» **Your instructions**:
Please report how many lines of the data include the word "indices", with the number as the entire reply.

Items from a data source:
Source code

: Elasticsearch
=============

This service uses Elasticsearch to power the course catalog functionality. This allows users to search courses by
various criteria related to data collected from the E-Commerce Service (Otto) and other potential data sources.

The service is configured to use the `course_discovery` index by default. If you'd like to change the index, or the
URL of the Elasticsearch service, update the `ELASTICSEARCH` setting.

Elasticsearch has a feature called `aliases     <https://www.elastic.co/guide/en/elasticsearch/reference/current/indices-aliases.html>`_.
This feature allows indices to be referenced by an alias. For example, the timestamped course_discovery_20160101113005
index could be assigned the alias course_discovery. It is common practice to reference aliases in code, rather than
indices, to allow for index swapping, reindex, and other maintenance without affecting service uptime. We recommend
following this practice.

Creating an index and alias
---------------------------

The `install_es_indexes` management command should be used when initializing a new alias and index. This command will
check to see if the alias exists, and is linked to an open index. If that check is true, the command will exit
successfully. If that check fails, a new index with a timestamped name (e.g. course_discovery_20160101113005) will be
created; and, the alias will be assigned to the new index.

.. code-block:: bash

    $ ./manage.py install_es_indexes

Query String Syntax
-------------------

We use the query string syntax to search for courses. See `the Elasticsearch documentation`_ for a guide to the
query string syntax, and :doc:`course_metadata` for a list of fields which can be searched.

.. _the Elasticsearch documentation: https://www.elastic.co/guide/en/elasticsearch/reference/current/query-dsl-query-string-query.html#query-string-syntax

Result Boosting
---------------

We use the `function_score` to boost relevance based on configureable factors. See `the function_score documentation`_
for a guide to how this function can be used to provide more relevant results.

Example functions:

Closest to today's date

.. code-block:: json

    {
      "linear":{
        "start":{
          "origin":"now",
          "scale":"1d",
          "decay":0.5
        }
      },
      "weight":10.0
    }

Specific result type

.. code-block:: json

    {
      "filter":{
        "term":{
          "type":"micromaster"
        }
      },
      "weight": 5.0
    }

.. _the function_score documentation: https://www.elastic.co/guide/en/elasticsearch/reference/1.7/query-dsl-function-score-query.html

...

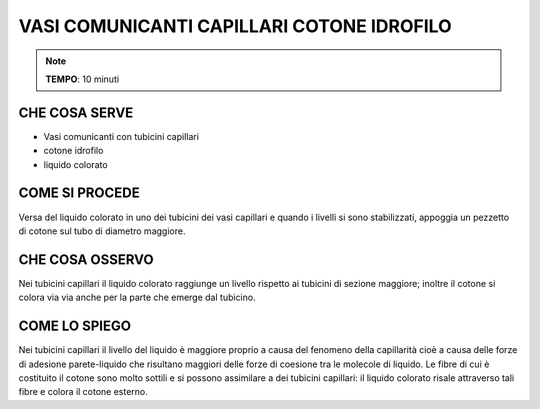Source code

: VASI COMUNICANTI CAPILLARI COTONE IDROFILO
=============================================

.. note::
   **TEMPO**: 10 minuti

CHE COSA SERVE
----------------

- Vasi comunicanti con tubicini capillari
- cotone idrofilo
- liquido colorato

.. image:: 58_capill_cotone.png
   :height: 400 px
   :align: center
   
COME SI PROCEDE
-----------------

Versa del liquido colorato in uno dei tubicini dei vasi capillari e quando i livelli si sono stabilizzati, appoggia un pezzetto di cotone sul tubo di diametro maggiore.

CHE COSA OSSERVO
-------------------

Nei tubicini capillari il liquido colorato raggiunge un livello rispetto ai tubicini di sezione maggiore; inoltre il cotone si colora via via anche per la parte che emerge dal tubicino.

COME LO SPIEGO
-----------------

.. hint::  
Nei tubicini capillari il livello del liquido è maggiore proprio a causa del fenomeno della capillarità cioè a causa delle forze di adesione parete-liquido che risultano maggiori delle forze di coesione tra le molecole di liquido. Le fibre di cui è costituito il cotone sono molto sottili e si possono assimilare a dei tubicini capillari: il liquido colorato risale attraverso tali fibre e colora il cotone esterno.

» **Output of the task**:
3